Return only essential fields (name, type, id)
Check if a contract has children
Do not fetch children yet

Example Pipeline

[
  { $match: { parent_id: null } },
  { $sort: { createdAt: -1 } },
  { $skip: 0 },
  { $limit: 10 },
  {
    $lookup: {
      from: "contract_master",
      localField: "_id",
      foreignField: "parent_id",
      as: "children"
    }
  },
  {
    $addFields: {
      hasChildren: { $gt: [{ $size: "$children" }, 0] }
    }
  },
  {
    $project: {
      name: 1,
      type: 1,
      hasChildren: 1
    }
  }
]

This allowed the frontend to render expandable nodes without loading unnecessary data.

Step 2: Fetch Children (On Expand)

When a user expands a master contract:

The same API is called with the master contract ID
A conditional aggregation pipeline runs
$graphLookup fetches children
I also check if each child has further descendants

Example

[
  { $match: { _id: ObjectId(masterId) } },
  {
    $graphLookup: {
      from: "contract_master",
      startWith: "$_id",
      connectFromField: "_id",
      connectToField: "parent_id",
      as: "children",
      maxDepth: 0
    }
  },
  { $unwind: "$children" },
  {
    $lookup: {
      from: "contract_master",
      localField: "children._id",
      foreignField: "parent_id",
      as: "grandChildren"
    }
  },
  {
    $addFields: {
      "children.hasChildren": {
        $gt: [{ $size: "$grandChildren" }, 0]
      }
    }
  },
  {
    $project: {
      "children._id": 1,
      "children.name": 1,
      "children.type": 1,
      "children.hasChildren": 1
    }
  }
]

Important Detail

I only fetch one level at a time. This keeps queries fast and predictable.

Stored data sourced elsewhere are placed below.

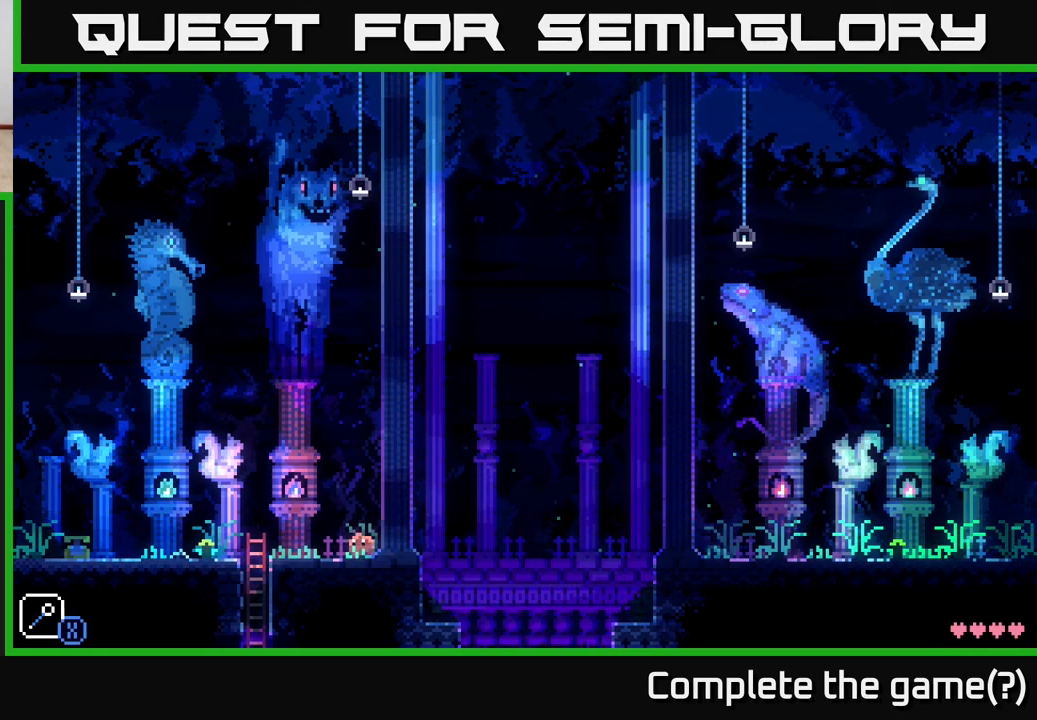
{"buttons": [], "left_stick": "left", "right_stick": "center", "events": [[33, "A", "down"], [250, "A", "up"]]}
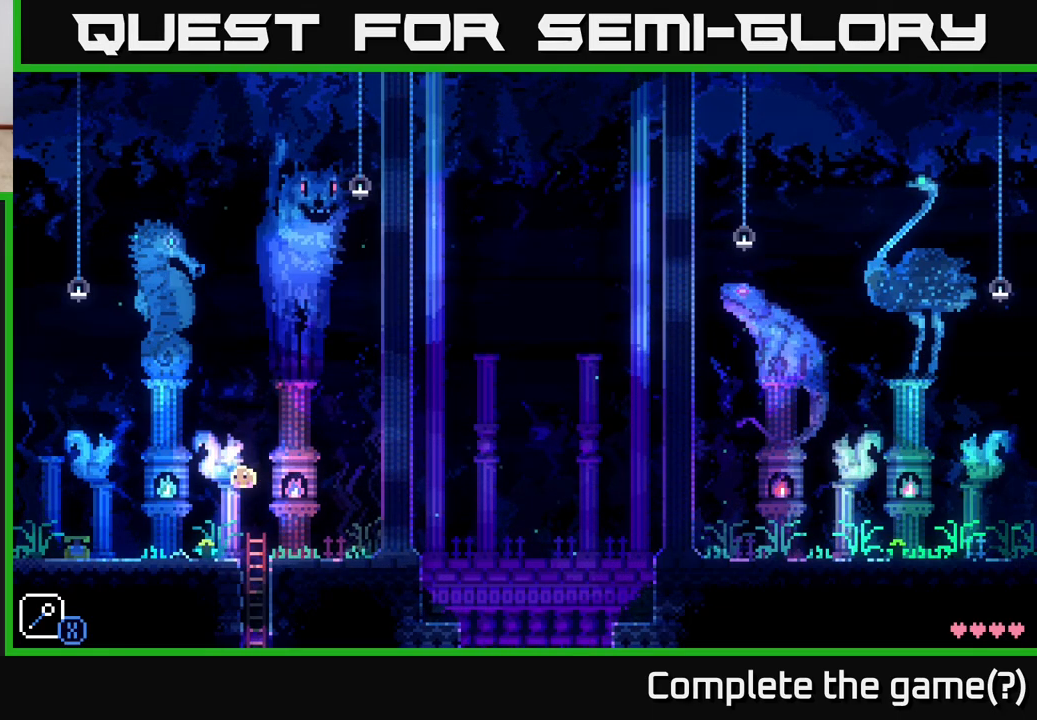
{"buttons": [], "left_stick": "left", "right_stick": "center", "events": []}
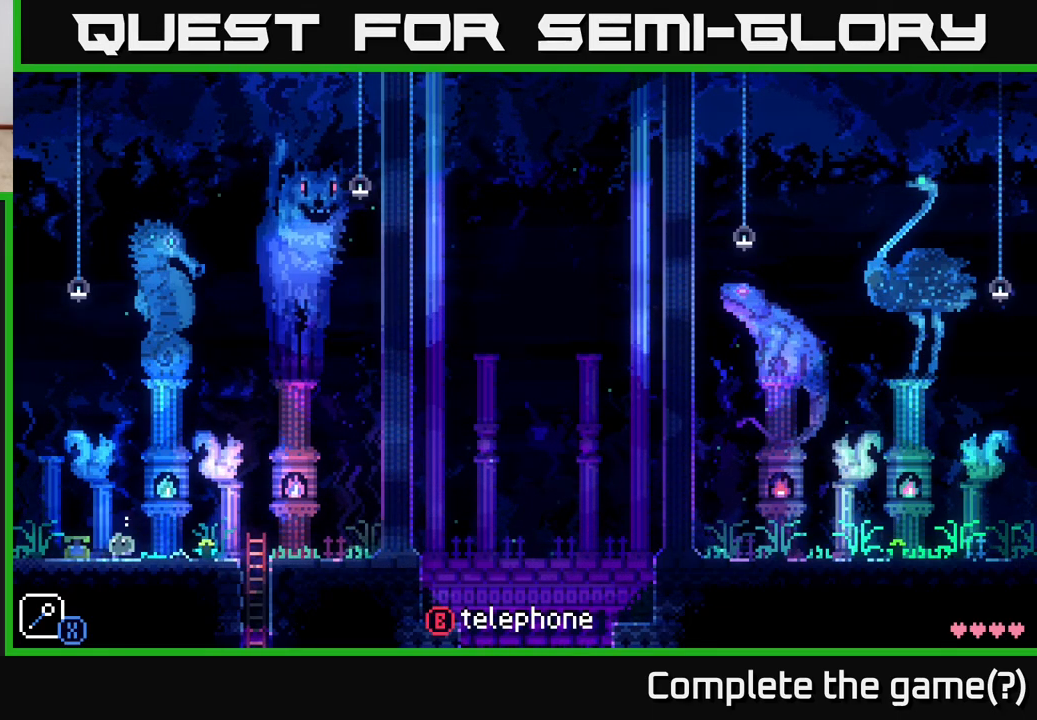
{"buttons": [], "left_stick": "center", "right_stick": "center", "events": [[133, "left_stick", "center"], [167, "B", "down"], [283, "B", "up"]]}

Step 3: Fetch Sub-Children

The same API handles deeper levels:

Pass child contract ID
Run similar aggregation
Return only that level’s data

This makes the system consistent and reusable.

Lazy Loading the Tree

Instead of loading the entire hierarchy upfront:

Data is fetched only when the user expands a node
Each level is fetched independently
The frontend simply merges new nodes into the tree

This drastically reduces both:

Initial load time
Total data transferred

Pagination Strategy

Pagination is applied at every level:

Masters → paginated
Children → paginated
Sub-children → paginated

This ensures:

Predictable performance
No unbounded data growth per request

Payload Optimization

I avoided sending full documents.

Each node only includes:

_id
name
type
hasChildren

This keeps responses lightweight and fast.

Frontend Simplification

Previously:

Backend built the entire tree
Frontend consumed a large nested structure

After refactor:

Backend returns flat, minimal nodes
Frontend incrementally builds the tree

This made the UI logic much simpler and more maintainable.

The Outcome

The improvements were significant:

Metric	Before	After
Response Time	8–10s	0.2–0.4s
Data Volume	Very large	Minimal
Query Pattern	Recursive (N+1)	Single aggregation
Scalability	Poor	Stable

Most importantly:

Performance became independent of total dataset size.

Key Takeaways

Move hierarchical logic into the database when possible
Avoid recursive API patterns for relational traversal
Design APIs around UI interaction patterns
Use lazy loading for tree-like data
Always control payload size

When Not to Use This Approach

$graphLookup is powerful, but not always the best choice:

Extremely deep hierarchies with high fan-out
Very large graphs where traversal becomes expensive
Cases where denormalization is more efficient

Final Thoughts

This wasn’t just a query optimization.

It was a shift in how I designed APIs:

From eager loading → lazy loading
From application-driven traversal → database-driven traversal
From heavy responses → minimal, interaction-based data

That shift is what unlocked the performance gains.